- Work instruction -
In the FAQ on buying and selling businesses, what percentage of buyers are first-time buyers?

- Study text -
FREQUENTLY ASKED QUESTIONS

Q. Who is buying businesses?
A. Seventy percent of our buyers are first time buyers, largely out of corporate America. With corporate instability and the weak performance of the stock market, many successful executives have decided to reinvest their significant investment portfolios into themselves by buying a business. Investment groups, corporate acquisition specialists and professional buyers represent the other thirty percent.

Q. Should I sell (buy) the assets or stock of the business?
A. Most businesses today are sold as asset sales instead of stock transfers. This makes for a clean split and permits certain identified assets such as cash in the bank, vehicles, life insurance policies, etc. to remain with the seller. Payment of existing liabilities remains negotiable between buyer and seller.

Q. What factors are considered when a business is valued?
A. Of course profitability and the potential of profit is critical but other items remain important. Annual earnings, recasted financial statements, value of assets, location, products of services offered, customer loyalty, goodwill and other intangibles are all part of the valuation analysis.

- Data shown -
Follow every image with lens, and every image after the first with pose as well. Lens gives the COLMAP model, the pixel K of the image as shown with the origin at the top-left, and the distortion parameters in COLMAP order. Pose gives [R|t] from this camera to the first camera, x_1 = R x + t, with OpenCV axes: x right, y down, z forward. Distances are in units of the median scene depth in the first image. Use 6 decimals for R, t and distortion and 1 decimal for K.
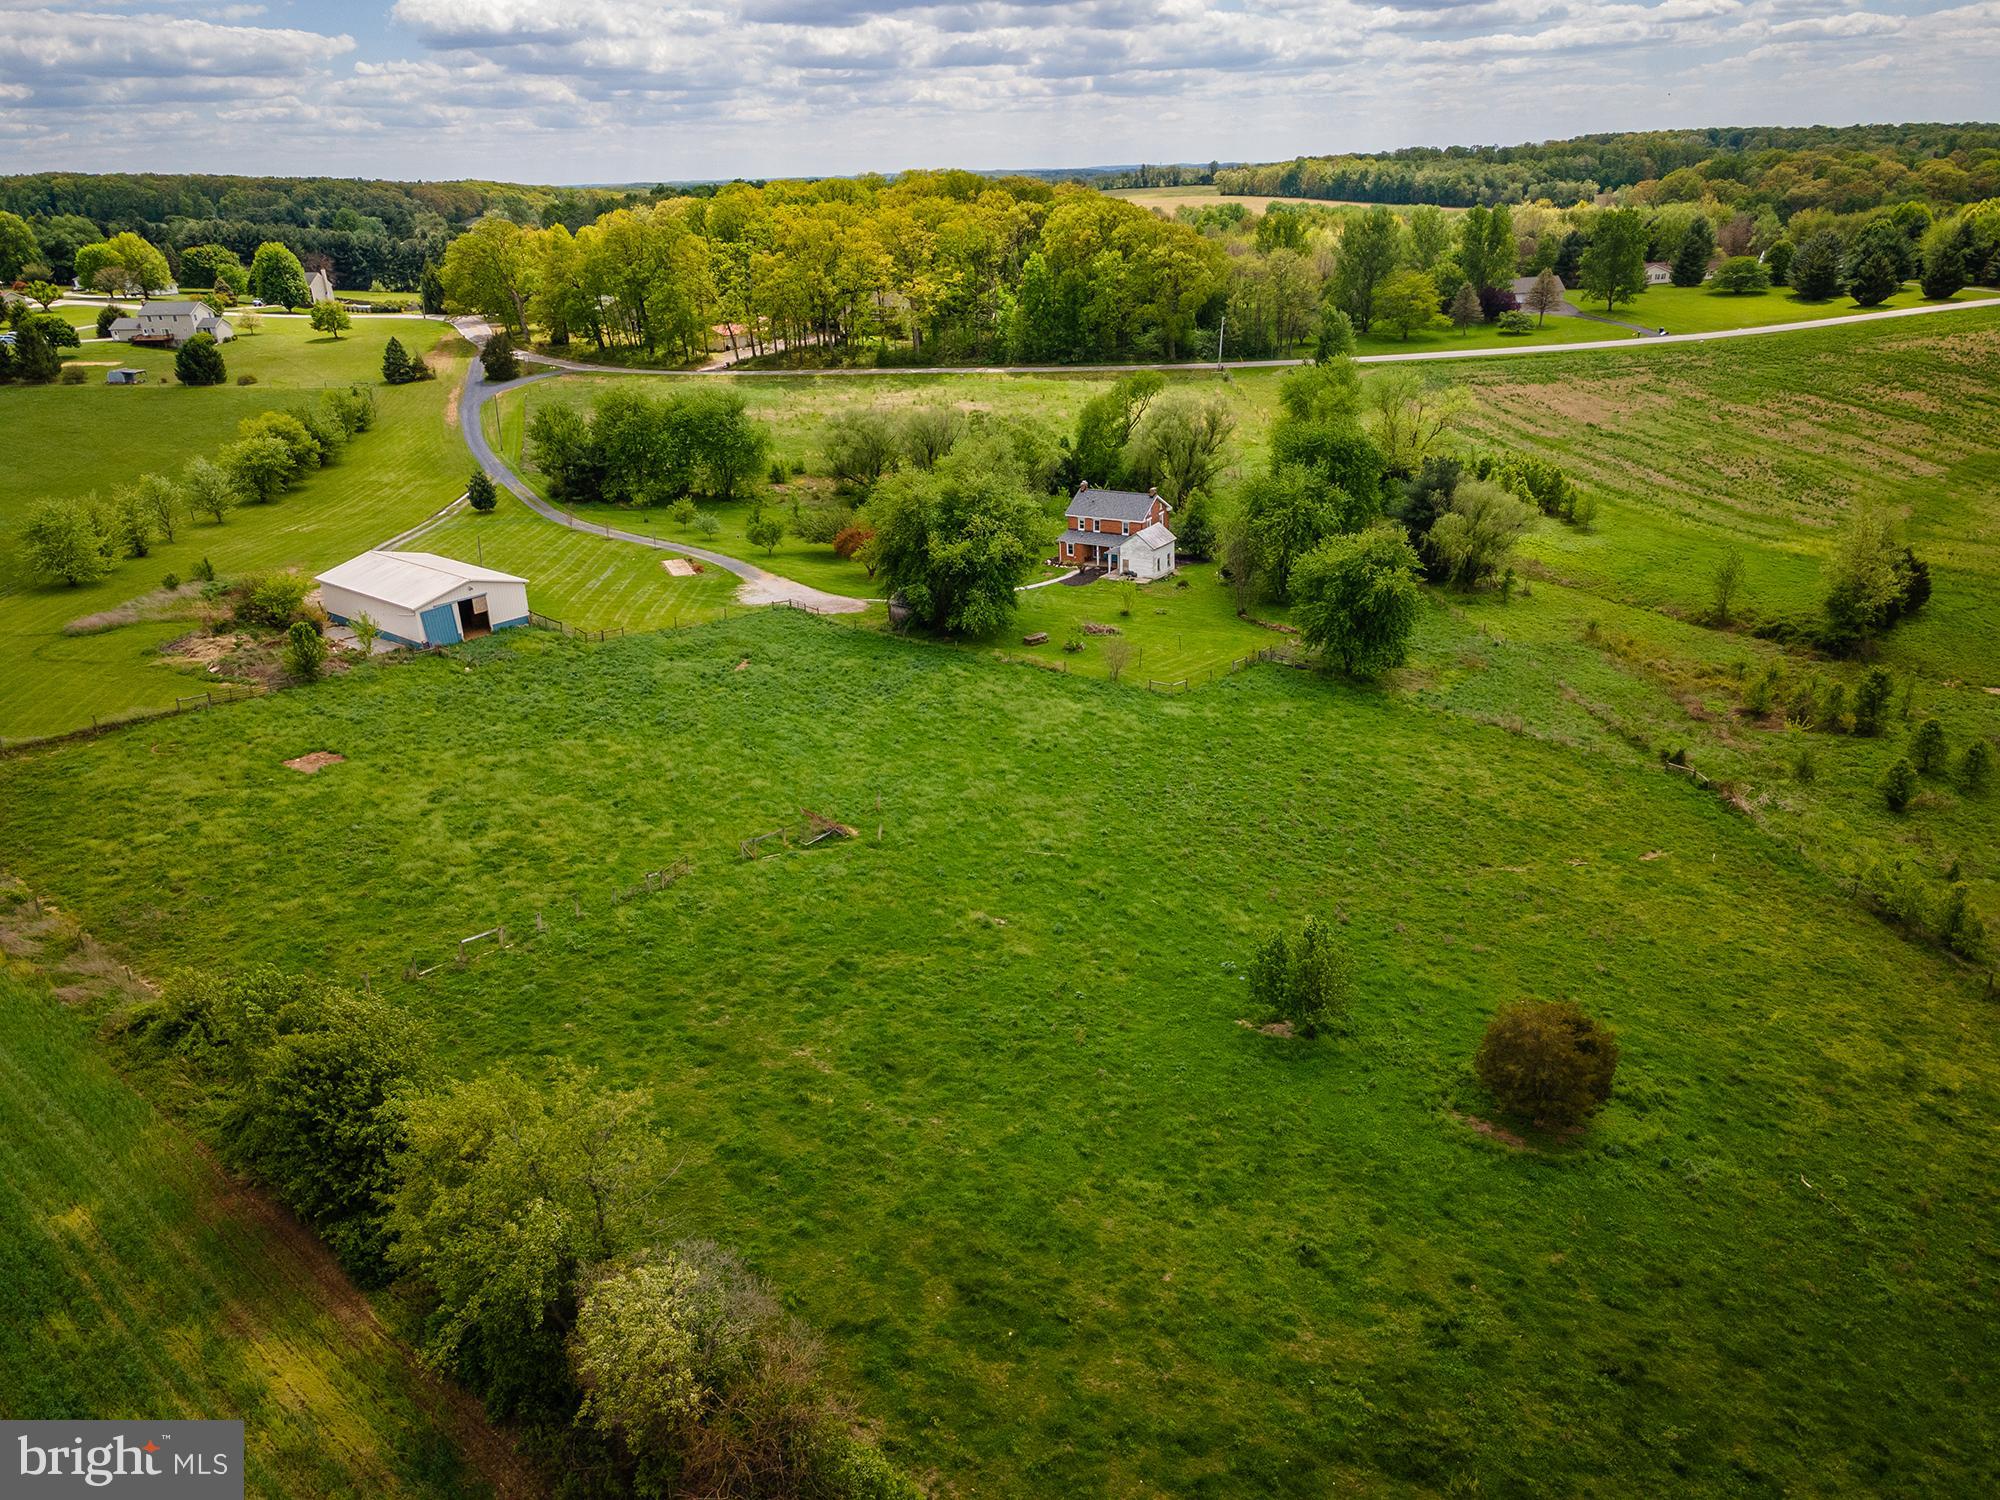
lens RADIAL K [[1396.1, 0, 1000.0], [0, 1396.1, 750.0], [0, 0, 1]] dist [0.033297, 0.002969]
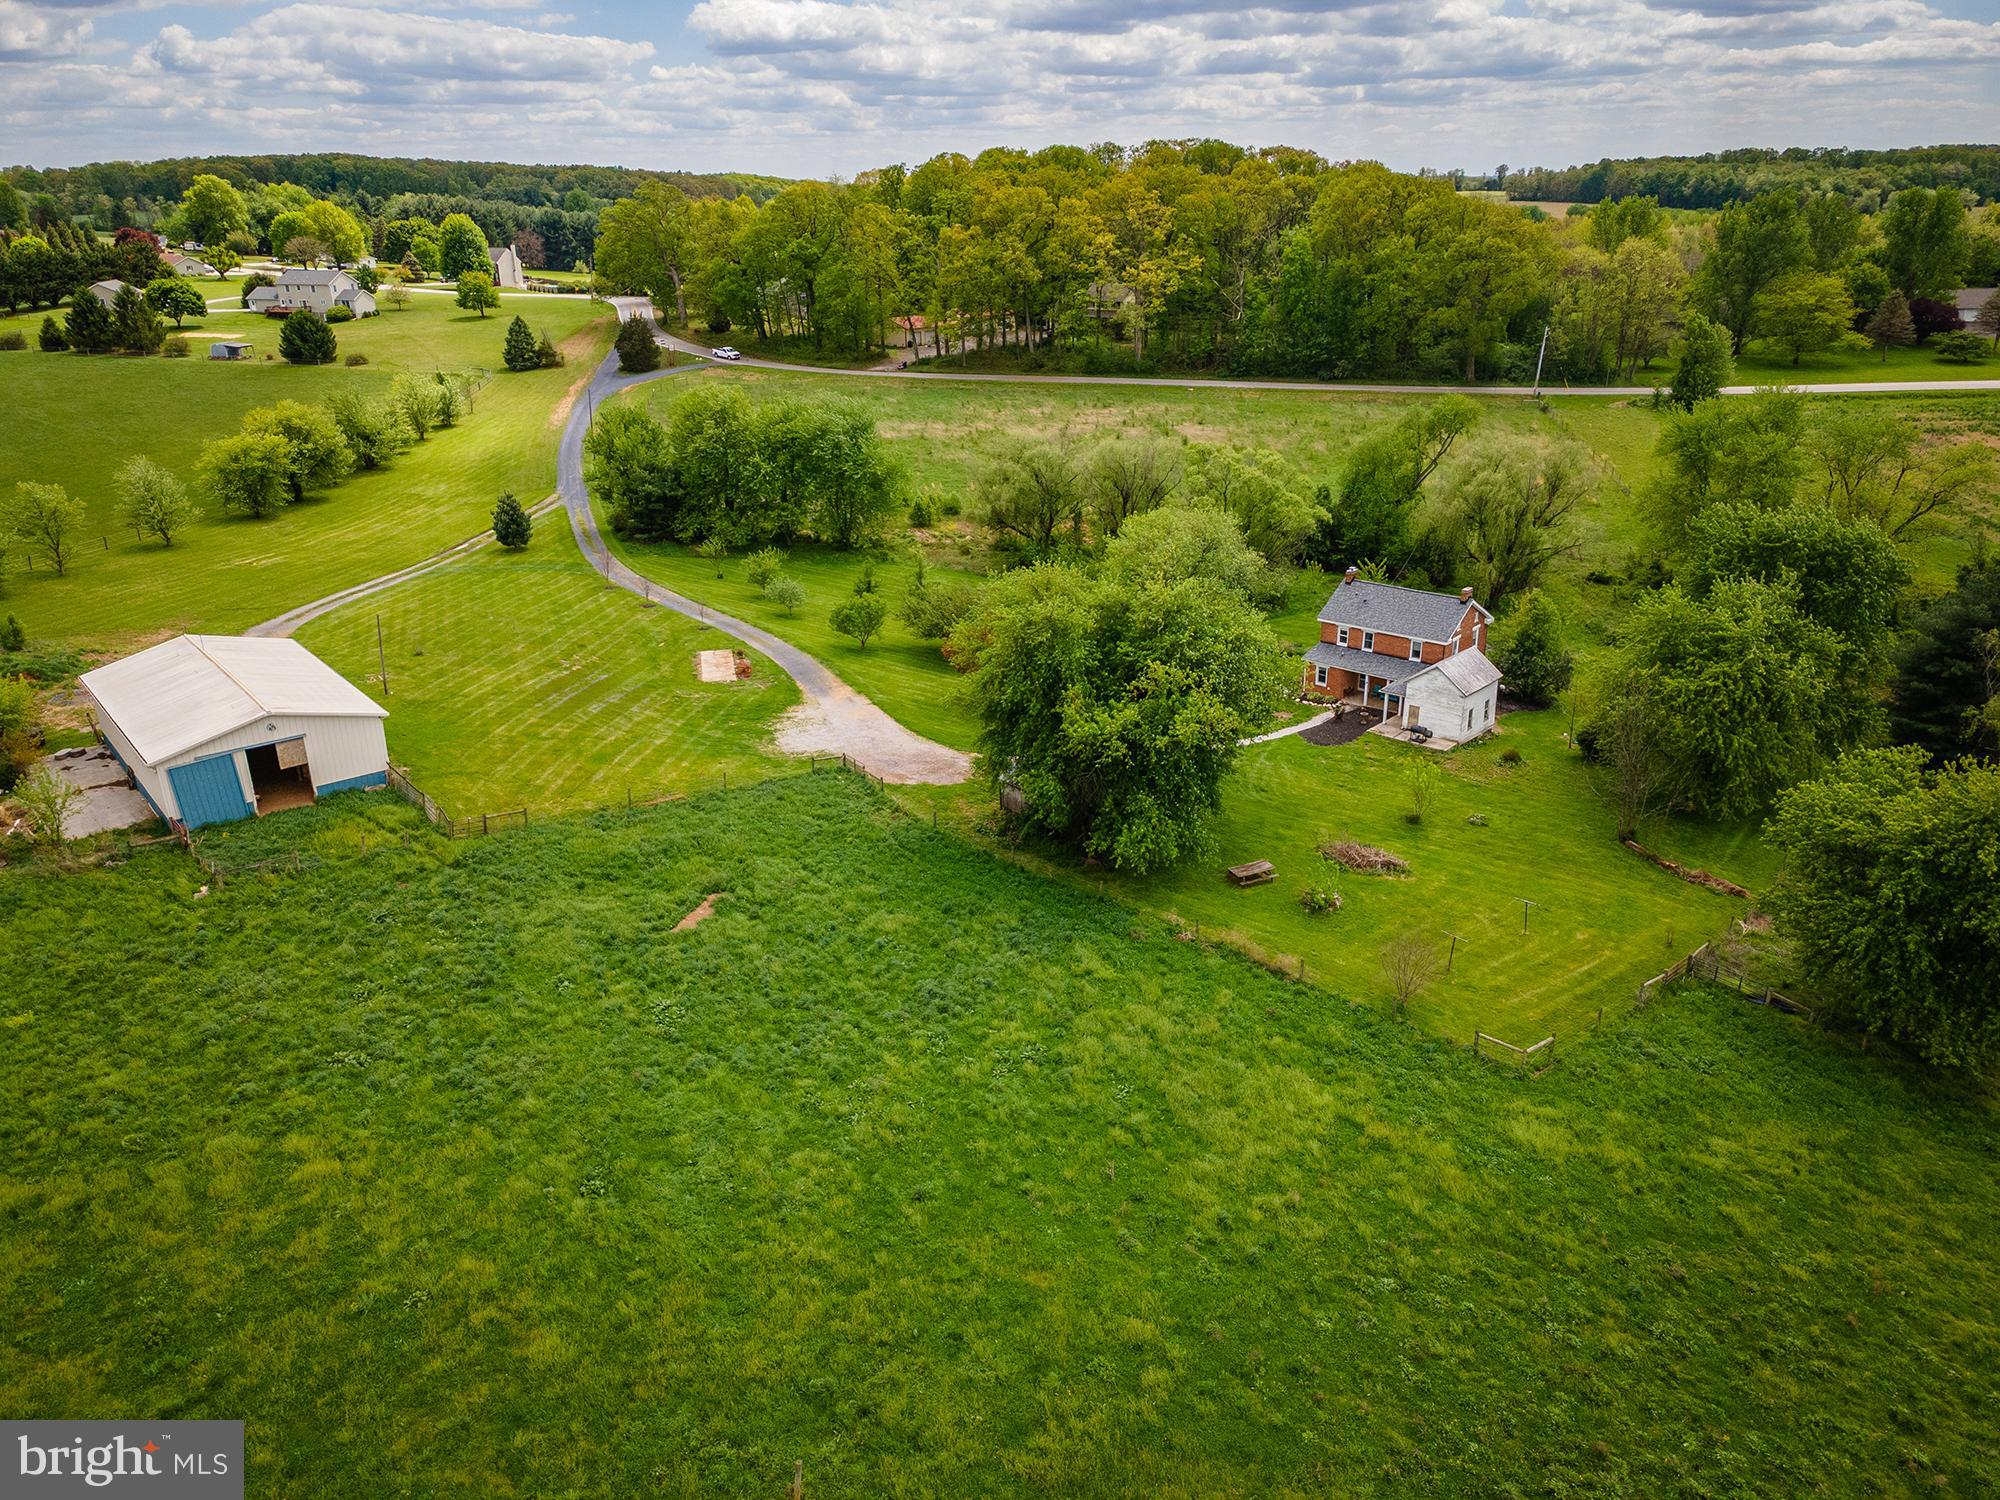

- Written answer -
Seventy percent.